### [Document extract]

►

Ali Soltaninejad is a Ph.D. candidate in Marketing at The University of Alabama's Culverhouse College of Business, where he studies how digital platforms, visual design, and social signals shape consumer behavior and firm performance. His research combines large-scale data from social media platforms such as Instagram, LinkedIn, X, TikTok, and Reddit with field and online experiments and modern causal inference methods to understand how consumers respond to brands in digital environments. His dissertation investigates how two fundamental design principles, symmetry and proximity, influence the way consumers perceive and engage with brand content on social media, while his broader work examines the platform features and influencer dynamics that drive engagement in algorithm-mediated settings. His research is currently under review at leading marketing journals, including the Journal of Marketing Research and the Journal of the Academy of Marketing Science, and has received the William O. Bearden Best Paper Award and the Matthew H. Joseph Best Paper Award. Alongside his research, Ali is committed to hands-on, inclusive teaching: in his Digital and Social Media Marketing course, students build websites from scratch, earn Google Analytics certifications, and produce real analytics reports, an approach that has earned instructor ratings of up to 4.7 out of 5.

◄

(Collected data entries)
►

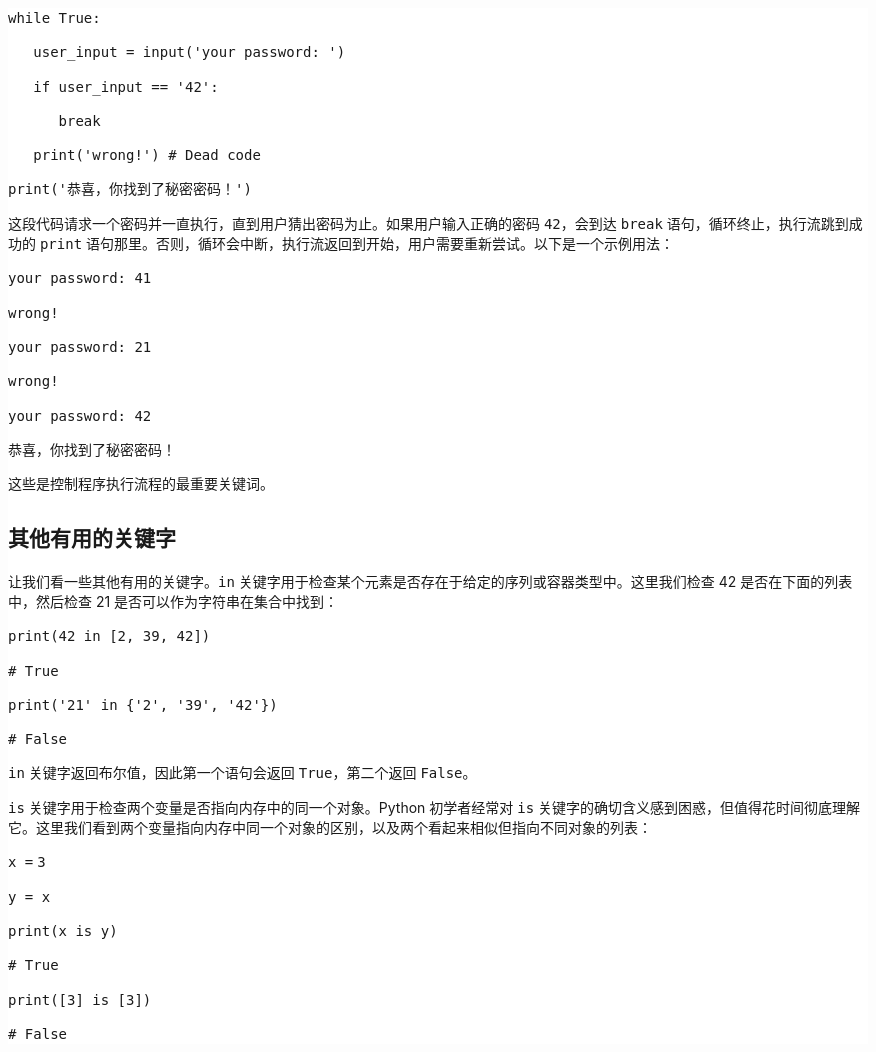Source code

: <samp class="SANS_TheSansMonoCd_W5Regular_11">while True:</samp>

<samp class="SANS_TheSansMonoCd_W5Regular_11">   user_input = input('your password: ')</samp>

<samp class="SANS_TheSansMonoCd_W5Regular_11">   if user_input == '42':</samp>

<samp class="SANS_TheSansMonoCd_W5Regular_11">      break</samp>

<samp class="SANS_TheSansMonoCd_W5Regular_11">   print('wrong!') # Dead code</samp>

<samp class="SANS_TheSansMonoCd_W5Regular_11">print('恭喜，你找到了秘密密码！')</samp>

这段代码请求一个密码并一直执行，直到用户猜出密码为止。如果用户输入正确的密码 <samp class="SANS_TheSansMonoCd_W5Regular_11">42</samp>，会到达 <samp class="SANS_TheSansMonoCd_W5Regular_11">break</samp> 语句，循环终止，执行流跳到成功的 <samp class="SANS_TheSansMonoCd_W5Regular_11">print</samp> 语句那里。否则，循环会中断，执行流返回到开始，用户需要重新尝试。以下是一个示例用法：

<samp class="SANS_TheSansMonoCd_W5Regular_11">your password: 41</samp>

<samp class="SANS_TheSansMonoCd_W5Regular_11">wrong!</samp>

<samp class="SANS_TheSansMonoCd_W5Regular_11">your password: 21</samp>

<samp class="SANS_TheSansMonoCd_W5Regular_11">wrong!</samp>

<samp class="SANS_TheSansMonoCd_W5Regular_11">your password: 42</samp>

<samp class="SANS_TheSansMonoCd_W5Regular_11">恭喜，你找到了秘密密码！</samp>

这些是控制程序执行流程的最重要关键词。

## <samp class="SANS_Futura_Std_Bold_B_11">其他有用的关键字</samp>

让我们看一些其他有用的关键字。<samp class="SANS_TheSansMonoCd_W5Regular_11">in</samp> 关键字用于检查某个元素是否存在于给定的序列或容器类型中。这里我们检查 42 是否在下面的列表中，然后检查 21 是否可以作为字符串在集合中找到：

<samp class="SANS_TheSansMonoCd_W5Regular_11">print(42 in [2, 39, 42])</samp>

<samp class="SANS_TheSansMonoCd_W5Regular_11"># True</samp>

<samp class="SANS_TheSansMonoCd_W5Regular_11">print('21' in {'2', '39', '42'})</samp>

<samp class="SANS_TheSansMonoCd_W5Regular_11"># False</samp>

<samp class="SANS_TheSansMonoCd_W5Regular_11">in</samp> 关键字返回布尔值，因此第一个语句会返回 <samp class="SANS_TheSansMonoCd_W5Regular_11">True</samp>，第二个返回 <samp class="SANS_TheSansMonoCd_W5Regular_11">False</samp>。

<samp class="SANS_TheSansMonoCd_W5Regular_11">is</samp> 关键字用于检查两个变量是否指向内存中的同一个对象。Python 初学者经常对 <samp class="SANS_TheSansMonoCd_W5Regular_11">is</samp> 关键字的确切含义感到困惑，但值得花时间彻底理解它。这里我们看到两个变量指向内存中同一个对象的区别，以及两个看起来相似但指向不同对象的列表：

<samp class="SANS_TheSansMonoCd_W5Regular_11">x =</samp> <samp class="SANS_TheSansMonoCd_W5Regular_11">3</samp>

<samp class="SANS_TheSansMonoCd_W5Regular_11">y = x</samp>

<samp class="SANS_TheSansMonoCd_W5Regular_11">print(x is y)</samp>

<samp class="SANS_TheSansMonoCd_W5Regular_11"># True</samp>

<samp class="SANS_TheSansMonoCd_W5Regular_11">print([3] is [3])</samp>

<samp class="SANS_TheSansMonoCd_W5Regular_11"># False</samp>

◄
►

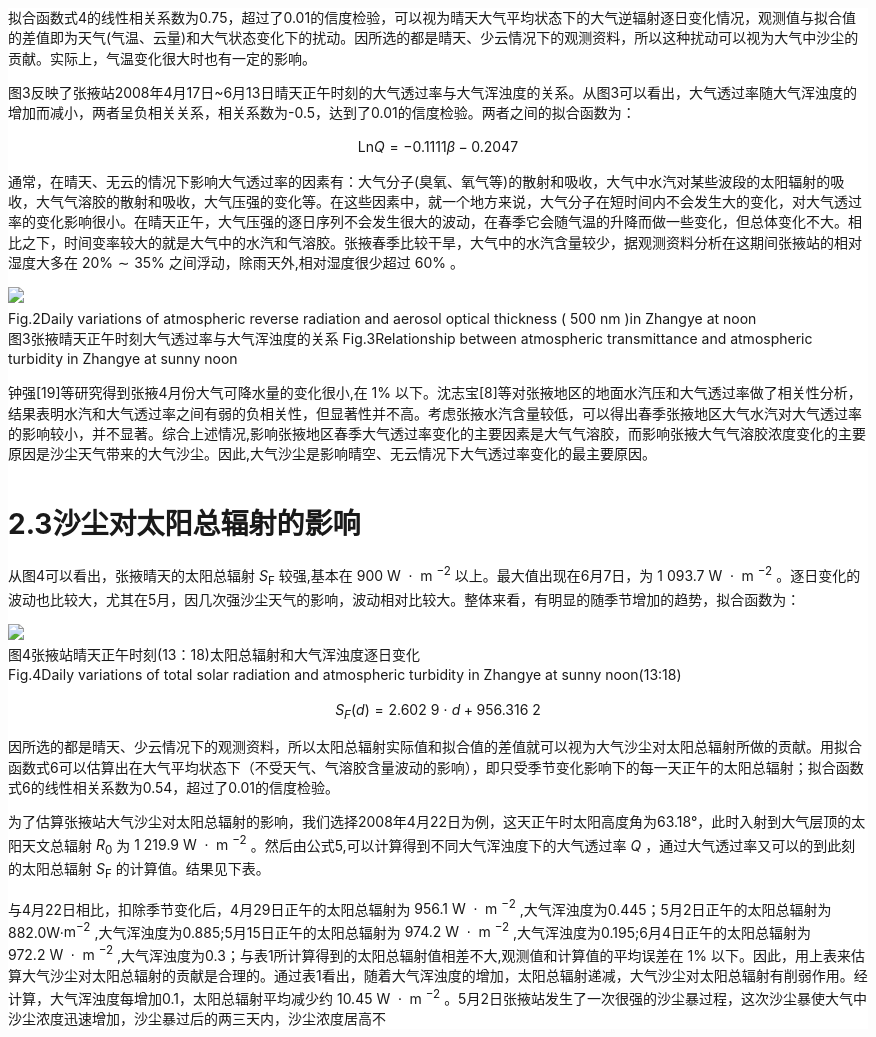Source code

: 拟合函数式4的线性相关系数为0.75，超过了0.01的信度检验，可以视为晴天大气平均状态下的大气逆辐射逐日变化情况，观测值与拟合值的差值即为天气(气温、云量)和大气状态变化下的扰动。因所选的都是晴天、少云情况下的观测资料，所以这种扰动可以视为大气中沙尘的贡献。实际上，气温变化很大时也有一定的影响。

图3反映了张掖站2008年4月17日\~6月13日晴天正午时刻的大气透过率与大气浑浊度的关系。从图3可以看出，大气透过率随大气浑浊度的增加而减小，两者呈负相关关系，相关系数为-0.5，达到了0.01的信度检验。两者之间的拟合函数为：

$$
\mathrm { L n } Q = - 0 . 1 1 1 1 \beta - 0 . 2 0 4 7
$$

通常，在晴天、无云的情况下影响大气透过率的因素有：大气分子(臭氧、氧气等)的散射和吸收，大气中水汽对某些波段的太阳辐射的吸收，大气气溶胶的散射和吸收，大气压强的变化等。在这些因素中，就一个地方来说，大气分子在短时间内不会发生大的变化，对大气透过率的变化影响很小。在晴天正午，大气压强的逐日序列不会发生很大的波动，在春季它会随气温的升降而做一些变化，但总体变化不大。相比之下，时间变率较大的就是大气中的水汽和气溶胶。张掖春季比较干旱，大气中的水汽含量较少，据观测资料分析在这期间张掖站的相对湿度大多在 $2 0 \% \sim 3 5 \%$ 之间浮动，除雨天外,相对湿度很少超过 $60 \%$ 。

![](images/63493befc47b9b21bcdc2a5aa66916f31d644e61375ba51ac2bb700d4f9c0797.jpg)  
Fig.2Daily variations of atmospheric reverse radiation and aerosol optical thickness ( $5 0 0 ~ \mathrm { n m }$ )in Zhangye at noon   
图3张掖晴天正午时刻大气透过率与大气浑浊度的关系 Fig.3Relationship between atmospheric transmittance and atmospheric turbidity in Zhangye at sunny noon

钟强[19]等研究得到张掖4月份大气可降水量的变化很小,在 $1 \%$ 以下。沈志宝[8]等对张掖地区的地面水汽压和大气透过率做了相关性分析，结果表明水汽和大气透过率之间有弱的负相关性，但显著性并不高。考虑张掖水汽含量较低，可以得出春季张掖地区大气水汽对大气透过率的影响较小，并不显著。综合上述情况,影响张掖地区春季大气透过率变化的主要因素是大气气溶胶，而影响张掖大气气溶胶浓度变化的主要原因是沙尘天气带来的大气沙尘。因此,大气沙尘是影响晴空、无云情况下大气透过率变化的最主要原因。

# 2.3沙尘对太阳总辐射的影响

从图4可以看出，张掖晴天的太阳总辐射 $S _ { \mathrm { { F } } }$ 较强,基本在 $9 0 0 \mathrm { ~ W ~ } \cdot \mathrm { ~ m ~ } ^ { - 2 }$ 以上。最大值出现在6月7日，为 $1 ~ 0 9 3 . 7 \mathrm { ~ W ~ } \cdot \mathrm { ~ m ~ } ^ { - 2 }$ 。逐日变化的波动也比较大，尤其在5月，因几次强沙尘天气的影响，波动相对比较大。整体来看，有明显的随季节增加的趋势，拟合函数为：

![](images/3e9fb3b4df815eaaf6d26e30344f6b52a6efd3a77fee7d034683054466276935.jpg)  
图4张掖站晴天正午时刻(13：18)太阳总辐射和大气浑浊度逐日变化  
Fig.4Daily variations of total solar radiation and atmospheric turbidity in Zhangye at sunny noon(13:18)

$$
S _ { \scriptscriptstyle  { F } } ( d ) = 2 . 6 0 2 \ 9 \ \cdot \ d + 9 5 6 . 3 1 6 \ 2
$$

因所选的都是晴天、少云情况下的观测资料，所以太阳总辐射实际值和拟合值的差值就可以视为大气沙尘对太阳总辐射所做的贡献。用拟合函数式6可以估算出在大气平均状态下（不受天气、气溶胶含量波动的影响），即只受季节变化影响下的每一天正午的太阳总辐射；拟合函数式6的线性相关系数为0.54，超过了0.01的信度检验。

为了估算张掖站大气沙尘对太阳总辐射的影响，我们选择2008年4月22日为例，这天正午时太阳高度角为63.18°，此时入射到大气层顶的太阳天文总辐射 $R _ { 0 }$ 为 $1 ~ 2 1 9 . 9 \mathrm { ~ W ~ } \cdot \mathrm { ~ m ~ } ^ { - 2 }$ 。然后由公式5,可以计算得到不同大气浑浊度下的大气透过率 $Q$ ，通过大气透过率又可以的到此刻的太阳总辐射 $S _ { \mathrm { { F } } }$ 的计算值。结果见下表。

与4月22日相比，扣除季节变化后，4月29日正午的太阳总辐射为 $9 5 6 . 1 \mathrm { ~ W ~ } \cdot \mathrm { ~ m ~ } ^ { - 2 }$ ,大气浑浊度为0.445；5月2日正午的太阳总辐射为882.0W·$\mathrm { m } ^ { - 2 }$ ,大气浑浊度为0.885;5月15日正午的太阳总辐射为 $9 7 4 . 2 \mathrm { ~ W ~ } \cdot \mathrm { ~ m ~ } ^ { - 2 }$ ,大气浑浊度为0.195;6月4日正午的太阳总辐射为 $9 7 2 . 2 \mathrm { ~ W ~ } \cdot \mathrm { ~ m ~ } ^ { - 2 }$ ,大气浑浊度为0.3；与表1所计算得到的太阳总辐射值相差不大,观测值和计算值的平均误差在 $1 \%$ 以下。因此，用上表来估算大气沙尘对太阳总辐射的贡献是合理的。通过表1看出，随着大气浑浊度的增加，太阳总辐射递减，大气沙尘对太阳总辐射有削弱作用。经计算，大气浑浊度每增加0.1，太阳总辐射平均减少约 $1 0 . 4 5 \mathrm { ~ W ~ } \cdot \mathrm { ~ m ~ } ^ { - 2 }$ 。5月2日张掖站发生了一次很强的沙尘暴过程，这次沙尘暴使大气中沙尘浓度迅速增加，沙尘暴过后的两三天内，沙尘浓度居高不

◄

### [Exercise instructions]
List every social media platform the biography of Ali Soltaninejad names as a source of his research data.

### [Problem solution]
Instagram, LinkedIn, X, TikTok, Reddit